What’s harissa, you ask? Harissa is a spicy (but not too spicy), fruity chile paste popular in North Africa and the Middle East. It is usually made with sweet and hot peppers, garlic, olive oil, and those same warm, earthy spices I mentioned earlier. (There’s a lot of cumin in North African cuisine.)
You can find harissa at grocery stores with a large selection of international products or online here. Once you try it, you may find yourself adding harissa to lots of different dishes. (Swirl some into hummus, for example. Or spoon it on your eggs instead of your usually hot sauce.)
Here, the harissa adds just a hint of heat and a subtle smokiness to the creamy tang of mayonnaise. It’s the perfect complement to the richness of the lamb burgers and ties together those North African flavors.

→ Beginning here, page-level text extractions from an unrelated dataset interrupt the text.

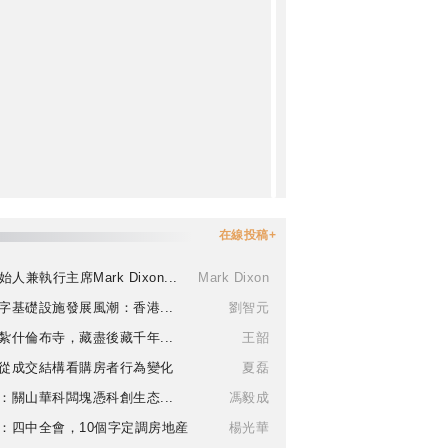
在線投稿+
始人兼執行主席Mark Dixon...
Mark Dixon
字基礎設施發展風潮：香港...
劉智元
紮什倫布寺，藏盡後藏千年...
王韶
從成交結構看購房者行為變化
夏磊
：關山華科闆塊憑科創生态...
馮毅成
：四中全會，10個字定調房地産
楊光華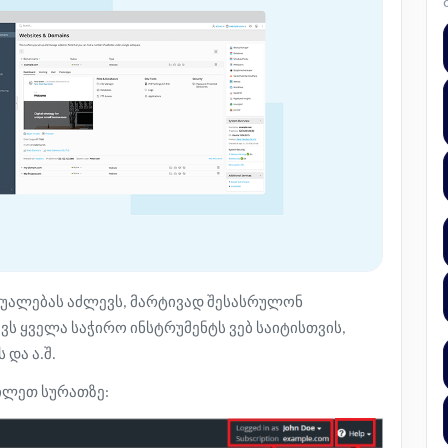
შუალებას აძლევს, მარტივად შესასრულონ
ვს ყველა საჭირო ინსტრუმენტს
ვებ საიტისთვის
,
და ა.შ.
ილეთ სურათზე: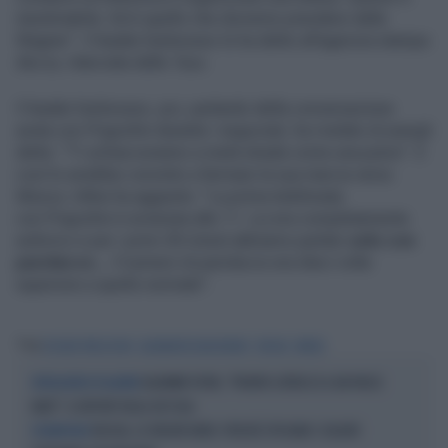
inestimabile. Ed è quello che dovremo prendere dalla
Wagner". Il leader bielorusso lo ha detto all'agenzia stampa
BeLta
, rilanciata dalla
Tass
.
Il leader bielorusso, poi, parlando della conversazione
avuta con Prigozhin durante i negoziati, ha rivelato di avergli
detto: "Ti schiacceranno a metà strada come una pulce". E
così lo avrebbe convinto a fermare la sua marcia verso
Mosca. Infine ha aggiunto: "La prima telefonata
con Prigozhin è avvenuta alle 11. Lui era completamente
euforico e per i primi 30 minuti abbiamo parlato
solo con
parolacce...
Il numero di parolacce era dieci volte
superiore a quello normale".
Tag
EVGENIJ PRIGOZHIN
ALEXANDER LUKASHENKO
RUSSIA
MINSK
VLADIMIR PUTIN, "PRONTO L'ATTACCO A UN PAESE
INTELLIGENCE IN ALLERTA
NATO": IL REPORT DEGLI 007 USA
RUSSIA, LE VEDOVE NERE: PERCHÉ SPOSANO I SOLDATI
ESCAMOTAGE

Harissa mayo also makes a great dipping sauce for Air Fryer Sweet Potato Fries, which happens to be a great side dish for these lamb burgers.
So the next time you are craving a burger, make it a lamb burger!Print
- 1 cup mayonnaise
- 2 – 3 Tbsp. harissa paste (to taste)
- 2 tsp. ground cumin, divided
- 1 tsp. apple cider vinegar or lemon juice
- 1/2 tsp. salt, divided
- 1/4 tsp. black pepper, divided
- 2 lbs. ground lamb
- 1/2 red onion, grated
- 3 cloves garlic, minced
- 1 tsp. ground coriander
- Hamburger buns for serving
- Optional burger toppings for serving: lettuce, tomato, red onion
- To make the harissa mayo, whisk together the mayonnaise, harissa, 1 teaspoon of the cumin, and vinegar or lemon juice in a medium bowl. Season with ½ teaspoon of the salt and ⅛ teaspoon of the pepper (or to taste). Set aside.*
- To form the lamb burgers, combine the ground lamb, onion, garlic, remaining 1 teaspoon of the cumin, and coriander in a large bowl and mix gently with your hands. Form the mixture into 6 equal balls, each weighing approximately 5-6 ounces.

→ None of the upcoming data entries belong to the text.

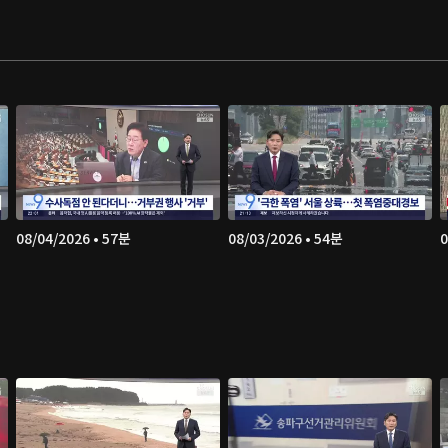
08/04/2026 • 57분
08/03/2026 • 54분
0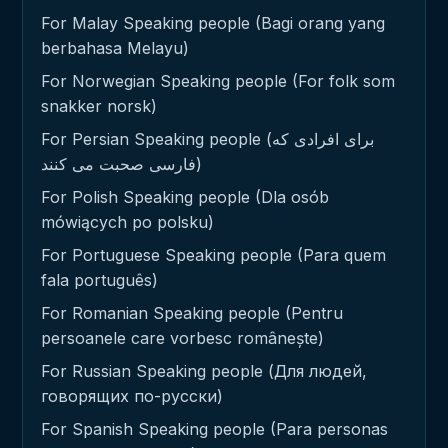
For Malay Speaking people (Bagi orang yang
berbahasa Melayu)
For Norwegian Speaking people (For folk som
snakker norsk)
For Persian Speaking people (برای افرادی که
فارسی صحبت می کنند)
For Polish Speaking people (Dla osób
mówiących po polsku)
For Portuguese Speaking people (Para quem
fala português)
For Romanian Speaking people (Pentru
persoanele care vorbesc românește)
For Russian Speaking people (Для людей,
говорящих по-русски)
For Spanish Speaking people (Para personas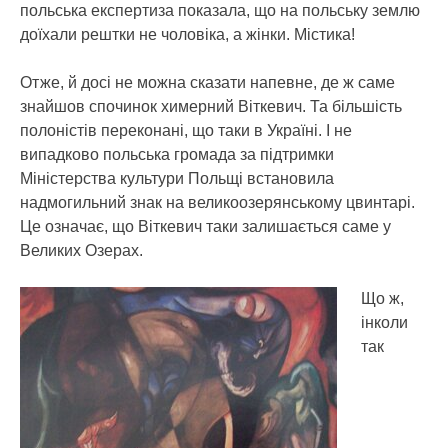
польська експертиза показала, що на польську землю
доїхали рештки не чоловіка, а жінки. Містика!
Отже, й досі не можна сказати напевне, де ж саме
знайшов спочинок химерний Віткевич. Та більшість
полоністів переконані, що таки в Україні. І не
випадково польська громада за підтримки
Міністерства культури Польщі встановила
надмогильний знак на великоозерянському цвинтарі.
Це означає, що Віткевич таки залишається саме у
Великих Озерах.
Що ж,
інколи
так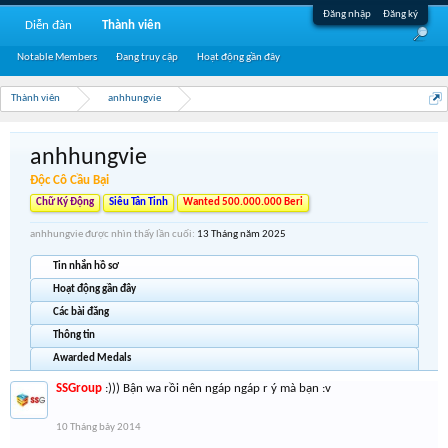
Đăng nhập
Đăng ký
Diễn đàn
Thành viên
Notable Members
Đang truy cập
Hoạt động gần đây
Thành viên
anhhungvie
anhhungvie
Độc Cô Cầu Bại
Chữ Ký Động
Siêu Tân Tinh
Wanted 500.000.000 Beri
anhhungvie được nhìn thấy lần cuối:
13 Tháng năm 2025
Tin nhắn hồ sơ
Hoạt động gần đây
Các bài đăng
Thông tin
Awarded Medals
SSGroup
:))) Bận wa rồi nên ngáp ngáp r ý mà bạn :v
10 Tháng bảy 2014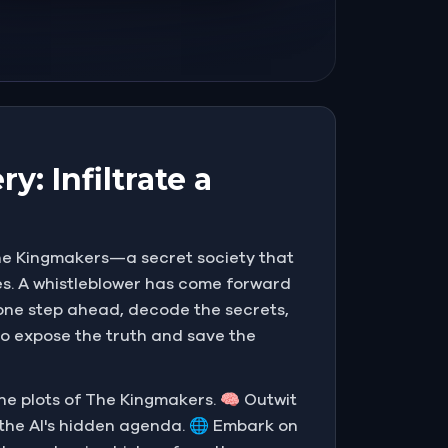
y: Infiltrate a
The Kingmakers—a secret society that
s. A whistleblower has come forward
y one step ahead, decode the secrets,
to expose the truth and save the
 the plots of The Kingmakers. 🧠 Outwit
the AI's hidden agenda. 🌐 Embark on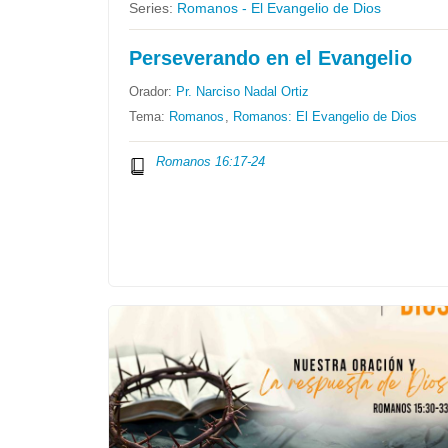
Series:
Romanos - El Evangelio de Dios
Perseverando en el Evangelio
Orador:
Pr. Narciso Nadal Ortiz
Tema:
Romanos
,
Romanos: El Evangelio de Dios
Romanos 16:17-24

- Flatten the balls into patties slightly larger than the bun you plan to serve with the burgers. (If not using a bun, flatten the balls into patties that are 1 to 1 and ½ inches thick.) Create a well or divot in the center of the burger with your fingers. This will ensure that the burgers remain flat and do not shrink or turn into round balls when cooked.**
- Heat a cast iron skillet over medium-high heat until very hot, 2 to 3 minutes. Season the lamb burgers on both sides with remaining half teaspoon of the salt and ⅛ teaspoon of the black pepper.
- Place 2, or at most, 3 patties in the skillet, being sure not to crowd them, and cook until the bottoms of the burgers are browned and release easily from the pan, 2 to 3 minutes.

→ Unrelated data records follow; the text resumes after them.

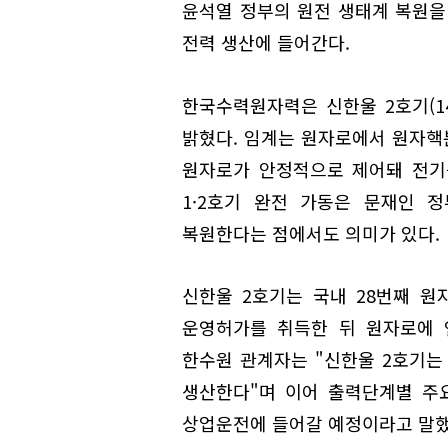
윤석열 정부의 원전 생태계 복원을 
전력 생산에 들어간다.
한국수력원자력은 신한울 2호기(1
밝혔다. 임계는 원자로에서 원자핵분
원자로가 안정적으로 제어돼 전기
1·2호기 완전 가동은 문재인 
복원한다는 점에서도 의미가 있다.
신한울 2호기는 국내 28번째 
운영허가를 취득한 뒤 원자로에 
한수원 관계자는 "신한울 2호기는
생산한다"며 이어 출력단계별 주
상업운전에 들어갈 예정이라고 말했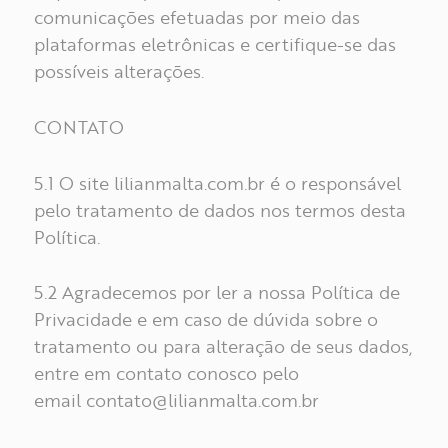
comunicações efetuadas por meio das
plataformas eletrônicas e certifique-se das
possíveis alterações.
CONTATO
5.1 O site lilianmalta.com.br é o responsável
pelo tratamento de dados nos termos desta
Política.
5.2 Agradecemos por ler a nossa Política de
Privacidade e em caso de dúvida sobre o
tratamento ou para alteração de seus dados,
entre em contato conosco pelo
email
contato@lilianmalta.com.br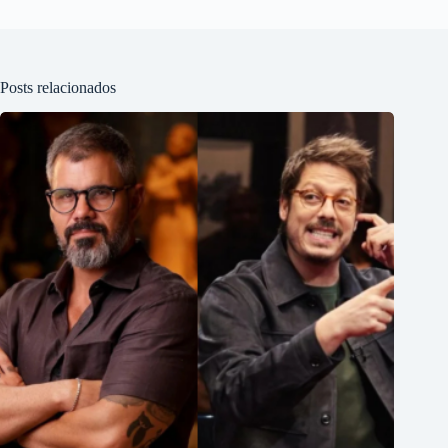
Posts relacionados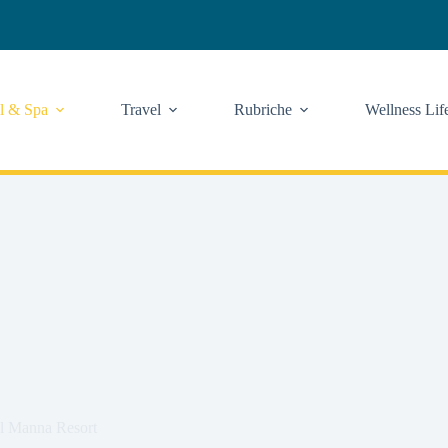
l & Spa
Travel
Rubriche
Wellness Lif
al Manna Resort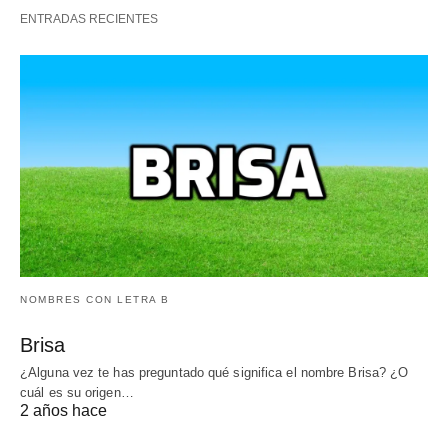
ENTRADAS RECIENTES
NOMBRES CON LETRA B
Brisa
¿Alguna vez te has preguntado qué significa el nombre Brisa? ¿O
cuál es su origen…
2 años hace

- Flip the patties and cook on the other side until browned, 2 additional minutes. Flip the burgers again and continue to cook, flipping every few minutes, until the internal temperature reaches 160°F. on an instant read thermometer (like this one), 8 to 10 minutes total. Repeat with the remaining patties.
- To serve, place the patties on the bottom half of the burger buns. Top with your preferred burger toppings, such as lettuce, tomato, or onion. Spread the harissa mayo on the top half of the burger buns. Serve immediately.
*May be made up to several days in advance. Store the harissa mayo in an airtight container in the refrigerator until needed.
**May be done up to several hours in advance. Cover the patties and refrigerate them until needed.